La plupart des rédacteurs ont reçu leur code de téléchargement le 1er décembre et ont immédiatement pu jouer ensuite. Si CD Projekt Red a promis que les joueurs auront toujours quoi faire après 100 heures de jeu, les différents testeurs estiment qu’on peut faire le tour de Cyberpunk 2077 en 50/60 heures.
Globalement, tous s’accordent à dire que la densité de Night City est vertigineuse, véritable “personnage” à part entière du titre. Il y a des choses à découvrir à chaque coin de rue, de nombreuses saynètes ultras variées et qui donnent un sacré souffle de vie à l’ensemble. Chaque quartier possède une réelle identité tout en restant cohérent avec le reste.

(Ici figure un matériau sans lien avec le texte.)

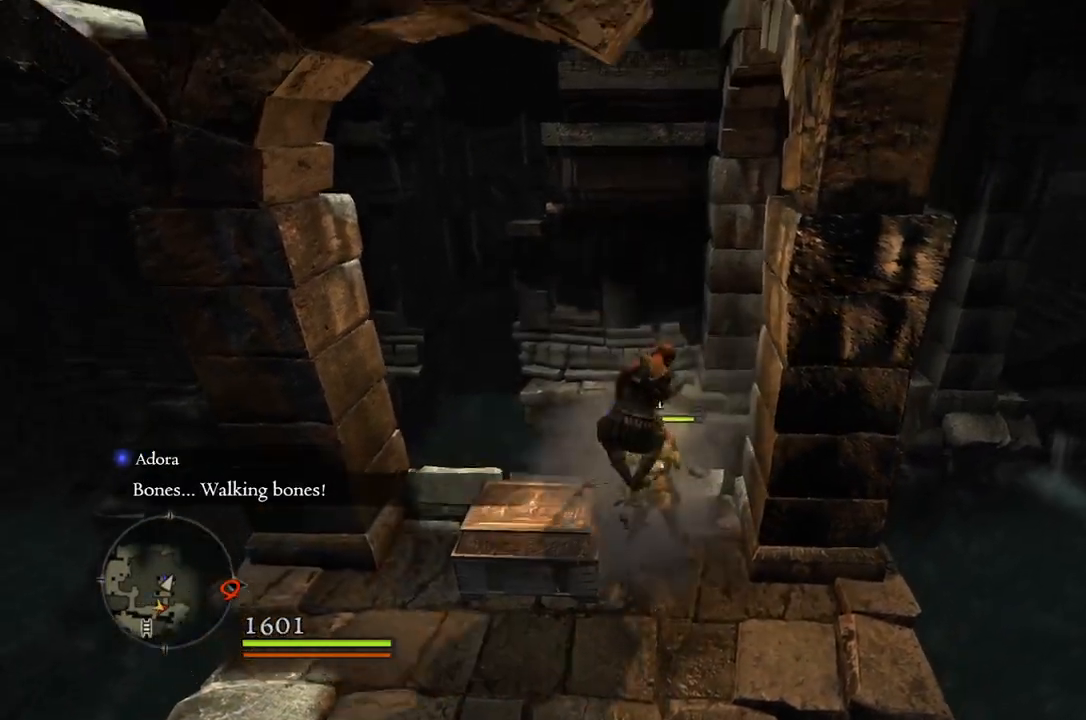
{"buttons": [], "left_stick": "left", "right_stick": "center", "events": [[183, "right_stick", "down-left"], [433, "left_stick", "left"], [500, "right_stick", "center"]]}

Night City est le fruit d’un travail que l’on imagine titanesque. Un nombre tout simplement incalculable d’éléments ont été créés pour l’occasion. De la moindre publicité à la plus petite des échoppes, tout, dans Night City, respire la crédibilité. On sent qu’un amour incroyable a été porté aux architectures, aux quartiers, aux ambiances, qu’elles soient visuelles ou sonores. Night City est une ville aux atmosphères riches, qui prend des traits différents de jour comme de nuit, tant et si bien que l’on préférera souvent flâner dans les rues plutôt que privilégier le voyage rapide, même si cela suppose de multiplier les phases de véhicule qui elles, ne brillent clairement pas les sensations qu’elles procurent. C’est simple, une fois perdu dans Night City, nous n’avons plus envie de la quitter et il sera très dur de reproduire un monde ouvert urbain et futuriste qui parviendra à lui donner la réplique. C’est une ville qui se tient et surtout, qui existe. — [87], rédacteur chez JeuxVideo.com
Le studio est dans la démesure et ne s’en cache pas. D’un point de vue artistique et visuel, Cyberpunk 2077 semble délivrer toutes ses promesses.

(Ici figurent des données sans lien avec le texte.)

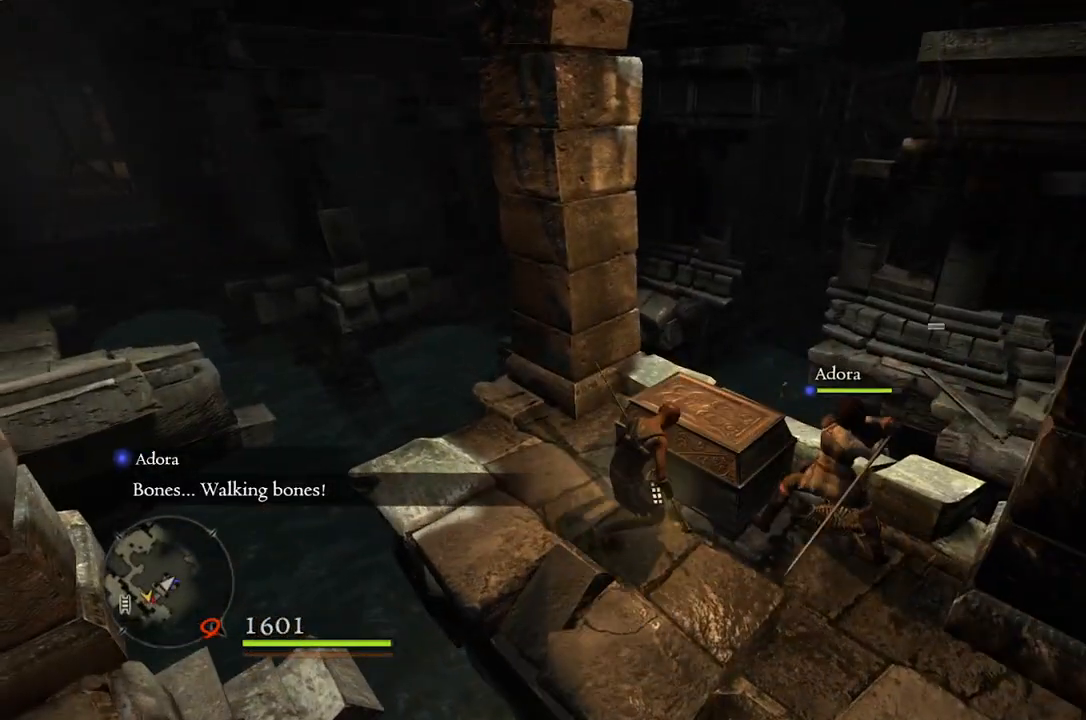
{"buttons": [], "left_stick": "center", "right_stick": "center", "events": []}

La claque visuelle est également d’ordre technique, et il semblerait que l’optimisation soit satisfaisante sur PC : une RTX 3080 tient bien bel et les 60 FPS en 4K avec tous les effets graphiques à fond, raytracing compris (avec le DLSS). Malheureusement cantonnés à la version PC, les différents testeurs ont quelques réserves vis-à-vis des performances de la version console, notamment sur les plus anciennes.
Braindance
L’immersion passe également par une écriture de très bonne facture, sublimée par une mise en scène millimétrée et omniprésente. La vue imposée à la première personne y est pour beaucoup, ce qui donne une vraie crédibilité aux différents personnages rencontrés, souvent particulièrement marquants.
Il y a beaucoup de réserves sur l’aspect “mature” du titre cependant, où la sexualisation de la micro-société de Night City semble exacerbée à l’extrême, à la limite de la parodie. On recense beaucoup de godemichets à travers la ville. Beaucoup. Genre, vraiment.
Les choix de dialogues très fréquents ont un impact viscéral sur le déroulement des événements (notamment grâce à la fameuse mise en scène), mais leurs conséquences tombent assez régulièrement dans des entonnoirs au dénouement unique (trop pour certains).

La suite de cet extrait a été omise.